In this context the aim of the present article is quite relevant. The identification of potential targets for the development of effective vaccines is an important goal. In this paper the authors address this objective using an in-silico approach, selecting adequate criteria for epitope selection as well as the immunoinformatic tools more adequate to this end. The innovative part of this study is the systematic analyses of exposed proteins, conserved among circulating strains that allow identification of novel epitopes additional to those already included in the Immune Epitope Database.

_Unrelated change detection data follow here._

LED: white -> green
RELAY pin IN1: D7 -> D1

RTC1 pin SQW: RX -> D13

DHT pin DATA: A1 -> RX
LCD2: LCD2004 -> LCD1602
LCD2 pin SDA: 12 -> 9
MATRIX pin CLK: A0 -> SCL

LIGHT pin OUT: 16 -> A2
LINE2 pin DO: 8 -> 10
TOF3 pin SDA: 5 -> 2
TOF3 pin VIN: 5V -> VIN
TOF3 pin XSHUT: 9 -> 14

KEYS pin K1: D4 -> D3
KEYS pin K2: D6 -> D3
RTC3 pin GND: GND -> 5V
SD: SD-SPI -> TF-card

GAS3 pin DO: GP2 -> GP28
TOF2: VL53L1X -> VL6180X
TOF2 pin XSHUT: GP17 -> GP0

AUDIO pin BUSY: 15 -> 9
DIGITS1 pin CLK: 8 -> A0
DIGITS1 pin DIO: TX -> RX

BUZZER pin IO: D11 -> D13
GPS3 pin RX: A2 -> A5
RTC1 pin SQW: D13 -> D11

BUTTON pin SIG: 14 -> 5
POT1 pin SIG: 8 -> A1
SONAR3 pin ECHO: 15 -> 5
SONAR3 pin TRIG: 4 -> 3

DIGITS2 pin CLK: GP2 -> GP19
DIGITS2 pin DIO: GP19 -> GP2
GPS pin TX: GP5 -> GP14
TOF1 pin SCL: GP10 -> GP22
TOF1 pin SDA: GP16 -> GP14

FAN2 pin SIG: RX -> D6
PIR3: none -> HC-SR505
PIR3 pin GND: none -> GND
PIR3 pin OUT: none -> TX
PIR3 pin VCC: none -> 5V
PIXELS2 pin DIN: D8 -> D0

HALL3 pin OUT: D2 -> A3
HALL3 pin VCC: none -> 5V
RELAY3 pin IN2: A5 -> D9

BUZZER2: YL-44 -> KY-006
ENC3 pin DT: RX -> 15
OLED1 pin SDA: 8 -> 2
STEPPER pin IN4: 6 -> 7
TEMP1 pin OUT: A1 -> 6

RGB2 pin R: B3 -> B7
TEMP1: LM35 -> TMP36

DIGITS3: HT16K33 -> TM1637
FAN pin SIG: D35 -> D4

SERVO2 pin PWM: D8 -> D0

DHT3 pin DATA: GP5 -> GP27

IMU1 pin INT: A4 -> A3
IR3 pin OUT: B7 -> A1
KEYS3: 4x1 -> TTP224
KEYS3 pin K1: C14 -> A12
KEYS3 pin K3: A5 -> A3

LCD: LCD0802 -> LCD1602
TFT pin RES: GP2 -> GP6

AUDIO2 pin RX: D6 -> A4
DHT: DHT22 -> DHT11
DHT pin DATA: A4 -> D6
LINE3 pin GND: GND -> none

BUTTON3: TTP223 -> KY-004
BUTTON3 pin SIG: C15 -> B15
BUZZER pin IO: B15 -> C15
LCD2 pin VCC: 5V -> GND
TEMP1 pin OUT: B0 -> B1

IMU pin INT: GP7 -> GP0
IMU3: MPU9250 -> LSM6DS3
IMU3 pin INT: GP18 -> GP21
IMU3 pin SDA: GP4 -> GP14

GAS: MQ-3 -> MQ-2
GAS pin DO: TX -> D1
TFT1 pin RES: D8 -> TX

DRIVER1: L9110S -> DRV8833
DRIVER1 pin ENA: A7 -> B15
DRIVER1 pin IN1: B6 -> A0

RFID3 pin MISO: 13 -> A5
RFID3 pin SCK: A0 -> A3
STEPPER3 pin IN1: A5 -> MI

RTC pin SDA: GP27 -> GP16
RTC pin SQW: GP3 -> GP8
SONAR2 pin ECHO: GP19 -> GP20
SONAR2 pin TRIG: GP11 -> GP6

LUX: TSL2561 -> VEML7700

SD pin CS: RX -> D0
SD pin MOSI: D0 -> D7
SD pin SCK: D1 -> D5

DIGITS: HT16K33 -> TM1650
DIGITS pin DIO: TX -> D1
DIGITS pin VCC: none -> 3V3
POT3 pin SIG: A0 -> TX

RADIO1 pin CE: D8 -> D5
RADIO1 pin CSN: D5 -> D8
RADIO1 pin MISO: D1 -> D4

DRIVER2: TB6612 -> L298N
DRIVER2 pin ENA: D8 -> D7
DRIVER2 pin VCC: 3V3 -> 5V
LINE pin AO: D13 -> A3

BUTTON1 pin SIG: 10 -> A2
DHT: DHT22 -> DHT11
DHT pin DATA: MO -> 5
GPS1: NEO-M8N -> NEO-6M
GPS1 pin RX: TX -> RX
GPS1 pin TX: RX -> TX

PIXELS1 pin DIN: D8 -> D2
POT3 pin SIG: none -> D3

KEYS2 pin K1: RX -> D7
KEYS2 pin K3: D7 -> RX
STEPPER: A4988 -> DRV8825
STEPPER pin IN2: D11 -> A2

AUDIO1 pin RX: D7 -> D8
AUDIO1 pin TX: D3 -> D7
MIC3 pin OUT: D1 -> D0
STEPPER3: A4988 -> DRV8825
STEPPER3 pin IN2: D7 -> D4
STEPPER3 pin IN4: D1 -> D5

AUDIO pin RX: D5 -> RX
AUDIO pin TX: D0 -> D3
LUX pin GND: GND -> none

However, the paper have certain weaknesses which limit the interest of the results:
- It would be more valuable to include in this article any test to demonstrate at least the antigenicity of the selected epitopes. In the case of B-cell epitopes maybe using sera from a collection already available at lab is affordable to evaluate by ELISA if sera from ASFV infected pigs recognize or not such sequences. Why didn’t the authors do this kind of analyses? This would, in fact, be the ideal scenario, and the limitation is acknowledged in the text. Georgia 2007/1 causes such a severe disease that pigs do not survive long enough to develop an immune response, and since there is no commercial vaccine available, the only way to obtain sera would be by using experimental live-attenuated vaccines in high-security BSL-3 labs. With the eventual publication of this manuscript, we hope to be able to secure funding so that we can continue with this line of experimentation performing all required wet lab experiments.
- In regard of T-cell epitopes is crucial to know the SLA binding affinity of CD4+ and CD8+ epitopes selected, to the SLA alleles more frequently represented in outbred pig populations. To this end it would be interesting to include an analyses in-silico of the main SLA alleles that can recognise the T-cell epitopes selected and a comment in the discussion about the potential population coverage of such epitopes for European farmed pigs (probably less variable than those from Asia). In our search for T-cell epitopes, we prioritized those with a wide coverage of MHC alleles. The suggested analysis cannot be made for CD4 epitopes with SLA class II since there is currently no tool available trained and suited for predicting class II epitopes in the pig immunological context. On the other hand, we selected those CD8 epitopes that were predicted to bind to a wide variety of SLA class I alleles (see Table 5). For example, epitopes MAMQKLFTY and KRHENIWML were respectively predicted to bind to 29 and 27 different SLA class I alleles (Supplementary Table 4), which would ensure wide population coverage. In total, the 6 CD8 T-cell epitopes finally selected would cover 38 out of the 45 SLA class I alleles eligible in the prediction tool we used. Text has been reworded to reflect this.